**** SOURCE MATERIAL

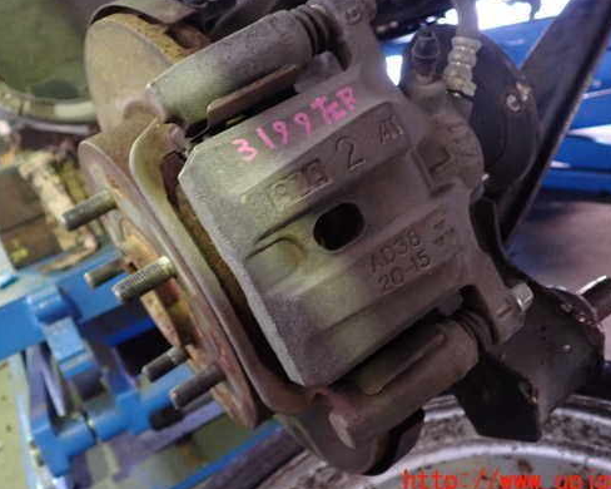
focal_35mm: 36
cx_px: 311
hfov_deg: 50.3
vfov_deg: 41.1
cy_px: 216
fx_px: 651
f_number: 2.3
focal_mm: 5.4
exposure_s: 1/15
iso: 800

********

▶ WHAT TO WORK ON:
Pictures stay out; the records above are otherwise reproduced exactly.

▶ WRITTEN ANSWER:
focal_35mm: 36
cx_px: 311
hfov_deg: 50.3
vfov_deg: 41.1
cy_px: 216
fx_px: 651
f_number: 2.3
focal_mm: 5.4
exposure_s: 1/15
iso: 800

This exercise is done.